Los pequenes, en tiempos de la artista, se vendían en el Mercado Central, donde todavía existe una sucursal de la fábrica Pequenes Nilo ofreciendo el producto en mesitas con mantel de hule, a la vuelta del pasillo de los pescados, frente a La Selecta.

Estos pequenes Nilo se fabrican todos los días de 8 AM a 5 PM en la calle Coronel Agustín López de Alcázar Nº 393, en Independencia, pleno barrio de La Chimba y a cuatro cuadras de las tiendas de telas. Ahí, con el arte de un solo pequenero, Benito Conavil, que amasa círculos de harina, sal y manteca a puro uslero y ñeque, son llenados con cebolla cruda adobada con ají color y picante, más un trozo grande de huevo duro y nada más.

- La ciencia -dice el cocinero en una casona colonial que ni se trizó para el terremoto- es que se armen con un poco de aire en el interior para darles firmeza.
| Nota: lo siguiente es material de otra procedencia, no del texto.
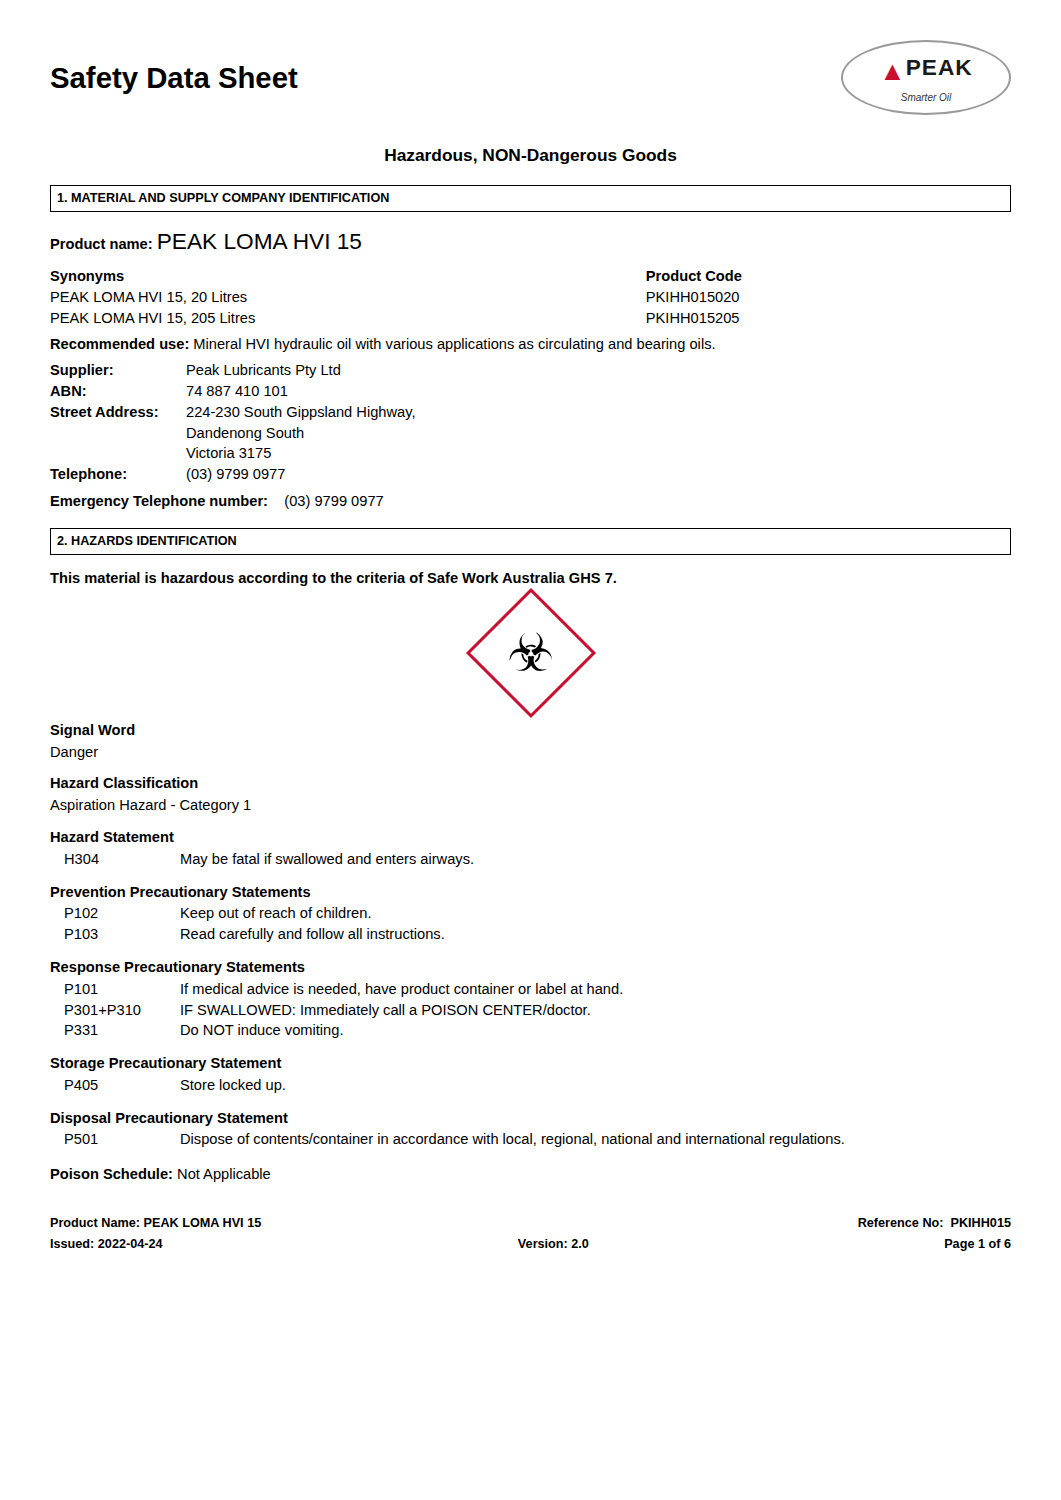Safety Data Sheet
▲PEAK
Smarter Oil
Hazardous, NON-Dangerous Goods
1. MATERIAL AND SUPPLY COMPANY IDENTIFICATION
Product name: PEAK LOMA HVI 15
| Synonyms | Product Code |
| PEAK LOMA HVI 15, 20 Litres | PKIHH015020 |
| PEAK LOMA HVI 15, 205 Litres | PKIHH015205 |
Recommended use: Mineral HVI hydraulic oil with various applications as circulating and bearing oils.
| Supplier: | Peak Lubricants Pty Ltd |
| ABN: | 74 887 410 101 |
| Street Address: | 224-230 South Gippsland Highway, |
| | Dandenong South |
| | Victoria 3175 |
| Telephone: | (03) 9799 0977 |
Emergency Telephone number: (03) 9799 0977
2. HAZARDS IDENTIFICATION
This material is hazardous according to the criteria of Safe Work Australia GHS 7.
☣
Signal Word
Danger
Hazard Classification
Aspiration Hazard - Category 1
Hazard Statement
| H304 | May be fatal if swallowed and enters airways. |
Prevention Precautionary Statements
| P102 | Keep out of reach of children. |
| P103 | Read carefully and follow all instructions. |
Response Precautionary Statements
| P101 | If medical advice is needed, have product container or label at hand. |
| P301+P310 | IF SWALLOWED: Immediately call a POISON CENTER/doctor. |
| P331 | Do NOT induce vomiting. |
Storage Precautionary Statement
| P405 | Store locked up. |
Disposal Precautionary Statement
| P501 | Dispose of contents/container in accordance with local, regional, national and international regulations. |
Poison Schedule: Not Applicable
Product Name: PEAK LOMA HVI 15 Reference No: PKIHH015
Issued: 2022-04-24 Version: 2.0 Page 1 of 6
De esta manera prepara unas dos mil unidades semanales. "Vienen hasta de allá arriba (del sector Oriente) a buscarlas", dice.

Y así le quedan a Conavil: recias y humilditas, regordetas, medio sin gracia a simple vista, como paliduchas, pero por dentro ardientes, colorás, crocantes, cremositas y picantitas. La cebolla picada fina del pino se cuece al dente con el infierno del horno Biggi italiano, traído a principios del 1900 por Pedro Podestá Lira y Luisa Gómez , un matrimonio mestizo que compró el año 1891 la fábrica a Federico Nilo, su fundador. La pareja de ascendencia chileno-italiano-boliviana venía de Bolivia, habían abandonado sus labores en la mina de estaño Patiño Mines de Bolivia y buscando un lugar donde vivir, se encontró con esta casa de La Chimba que se vendía con la fábrica incluida. Ambos vieron en el negocio una manera de cambiar de giro.

Pero la historia del pequén viene de más atrás. La manera de prepararla se inventó en La Colonia, cuando los criollos robaban cebolla a los españoles que descuidaban el mísero bulbo, preocupados de resguardar como hueso santo la carne. Tenían hambre los hombres de a caballo.

- Así, los pequenes partieron siendo las "empanadas del pobre". Pero hoy son la herencia de los tiempos en que se construía Santiago con picardía y un buen vaso de vino tinto-, sugiere Cecilia Podestá, heredera en tercera generación de la fábrica.

Ahora, la familia Podestá entera se dedica al rubro y venden cada empanada a $ 550. Paralelamente hacen conejos rellenos con crema pastelera y mantecados, aunque el fuerte de la producción son los tradicionales pequenes que se preparan ortodoxamente. Dicen que un pequén se come bien caliente con un "tecito puro", nada de earl grey ni edulcorante. Tiempo atrás, cuando no había fiscalización policial, las meseras de los Nilo pasaban por debajo una taza de té con un "áspero tinto raspabuches" -también llamado "tecito frío"- pero ahora la costumbre se extinguió. Neruda y De Rokha adoraban estos amasijos que según Enrique Lafourcade, son "mejoradores del aliento". Pruebe usted y diga si no es cierto.